What frightens me most is that somewhere downtown, someone collects a paycheck to do this — to review employee policies and billing to find out where they can scrape back a few bucks.  Adoptive families are apparently easy pickings, because I’m not the only one who has had to fight an employer about this.  Adoptive parents go in circles over Social Security numbers, which aren’t given until weeks or months after finalization.  Medicaid declares the baby ineligible since she is allegedly covered by her adoptive parents’ insurance, except that she’s not, and neither side wants to be the one to give in and pay for her care. Care and coverage hinge on court dates, when the insurance company knows they have to cover the child — they just want to see if the adoptive parents will fold first.
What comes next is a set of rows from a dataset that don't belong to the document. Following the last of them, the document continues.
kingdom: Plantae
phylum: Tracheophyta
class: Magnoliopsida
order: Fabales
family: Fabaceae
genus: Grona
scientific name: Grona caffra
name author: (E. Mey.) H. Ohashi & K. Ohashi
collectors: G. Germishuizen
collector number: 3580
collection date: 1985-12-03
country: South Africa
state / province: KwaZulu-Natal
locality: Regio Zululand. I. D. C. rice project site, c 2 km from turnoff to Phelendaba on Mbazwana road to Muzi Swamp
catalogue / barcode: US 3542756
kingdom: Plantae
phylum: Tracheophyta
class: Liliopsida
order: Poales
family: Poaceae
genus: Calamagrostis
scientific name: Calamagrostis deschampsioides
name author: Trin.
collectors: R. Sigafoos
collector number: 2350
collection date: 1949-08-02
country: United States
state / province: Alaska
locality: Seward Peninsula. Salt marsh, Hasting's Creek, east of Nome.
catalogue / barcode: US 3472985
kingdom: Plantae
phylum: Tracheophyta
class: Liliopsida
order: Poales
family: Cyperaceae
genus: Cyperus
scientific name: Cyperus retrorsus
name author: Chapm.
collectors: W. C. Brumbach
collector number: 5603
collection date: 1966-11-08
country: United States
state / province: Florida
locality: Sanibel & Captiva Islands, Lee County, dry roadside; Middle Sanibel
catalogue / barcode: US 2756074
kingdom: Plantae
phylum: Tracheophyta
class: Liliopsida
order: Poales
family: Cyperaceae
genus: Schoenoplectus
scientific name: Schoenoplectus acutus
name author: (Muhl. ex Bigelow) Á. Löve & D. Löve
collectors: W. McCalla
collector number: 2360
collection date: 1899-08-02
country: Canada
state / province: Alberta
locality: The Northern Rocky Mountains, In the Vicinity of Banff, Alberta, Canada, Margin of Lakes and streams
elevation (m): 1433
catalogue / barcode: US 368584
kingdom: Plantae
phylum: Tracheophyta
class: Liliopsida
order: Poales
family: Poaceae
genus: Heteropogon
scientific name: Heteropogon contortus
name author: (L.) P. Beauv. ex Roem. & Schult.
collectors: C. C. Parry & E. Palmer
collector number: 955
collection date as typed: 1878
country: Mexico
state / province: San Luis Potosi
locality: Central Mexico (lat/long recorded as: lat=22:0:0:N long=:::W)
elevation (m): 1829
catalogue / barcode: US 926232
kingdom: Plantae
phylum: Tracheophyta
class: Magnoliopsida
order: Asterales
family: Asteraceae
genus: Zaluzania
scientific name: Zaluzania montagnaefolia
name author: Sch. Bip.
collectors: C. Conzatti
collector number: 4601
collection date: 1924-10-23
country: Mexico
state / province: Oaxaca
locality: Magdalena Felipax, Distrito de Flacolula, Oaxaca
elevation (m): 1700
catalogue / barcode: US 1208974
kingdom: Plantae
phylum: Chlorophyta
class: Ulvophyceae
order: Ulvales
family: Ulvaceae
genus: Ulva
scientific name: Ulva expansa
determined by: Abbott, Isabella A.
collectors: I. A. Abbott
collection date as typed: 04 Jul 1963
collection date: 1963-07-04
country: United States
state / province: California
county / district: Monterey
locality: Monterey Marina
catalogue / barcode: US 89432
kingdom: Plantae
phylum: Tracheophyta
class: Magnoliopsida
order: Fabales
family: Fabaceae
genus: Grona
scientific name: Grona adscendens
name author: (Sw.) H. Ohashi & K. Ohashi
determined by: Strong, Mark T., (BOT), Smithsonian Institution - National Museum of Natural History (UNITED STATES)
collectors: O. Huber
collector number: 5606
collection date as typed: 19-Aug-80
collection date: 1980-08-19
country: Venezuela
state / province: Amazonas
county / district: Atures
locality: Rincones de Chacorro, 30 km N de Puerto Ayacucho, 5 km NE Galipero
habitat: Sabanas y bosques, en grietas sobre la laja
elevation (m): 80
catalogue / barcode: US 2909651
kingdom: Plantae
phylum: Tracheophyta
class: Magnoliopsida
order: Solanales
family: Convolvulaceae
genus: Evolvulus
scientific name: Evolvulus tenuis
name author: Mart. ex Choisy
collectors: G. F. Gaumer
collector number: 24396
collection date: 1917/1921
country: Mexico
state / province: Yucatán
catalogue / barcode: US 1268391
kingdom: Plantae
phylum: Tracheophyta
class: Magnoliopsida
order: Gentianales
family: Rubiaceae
And adoptive families are by NO means the only, or even easiest target.  In my own extended family, an aunt fought tooth and nail for nursing facility care explicitly covered by a policy designed for exactly those circumstances.  Another aunt volleyed from her son’s hospital bed while he fought leukemia — twice — to phone fights with an insurance company who thought they’d found a way to cut off his care.  And so on, and so on, and so on.

Before I rivet you any further with horror stories and insurance lingo, our situation has been settled.  J.D. was still covered by Medicaid under his birth mother.  But it led me to address this here, because in all the burp-cloth buying and the name debates and the nesting, this is a concrete matter that every waiting couple would be very wise to investigate.  Get your hands on a copy of your employee benefits handbook.  Call your insurance company when you’re matched, and run the hypothetical scenario past at least two customer service representatives — make sure you get the same answer twice, with regard to how and when your new baby will receive coverage.  Call again when the baby is placed in your care, and follow up within a day or two.  When in doubt, ask again, a notch or two up the chain of command.  Involve your union, if you have one.  It’s what they’re there for, and they’ve handled this before.  Email your lawyer if a question arises.  Do not trust that anything happens automatically.

The only automatic response in our case was from me, when a staggeringly large medical bill showed up in the mail.  I didn’t panic.  I rolled my eyes and reached for the phone, thinking, ‘Here we go again.’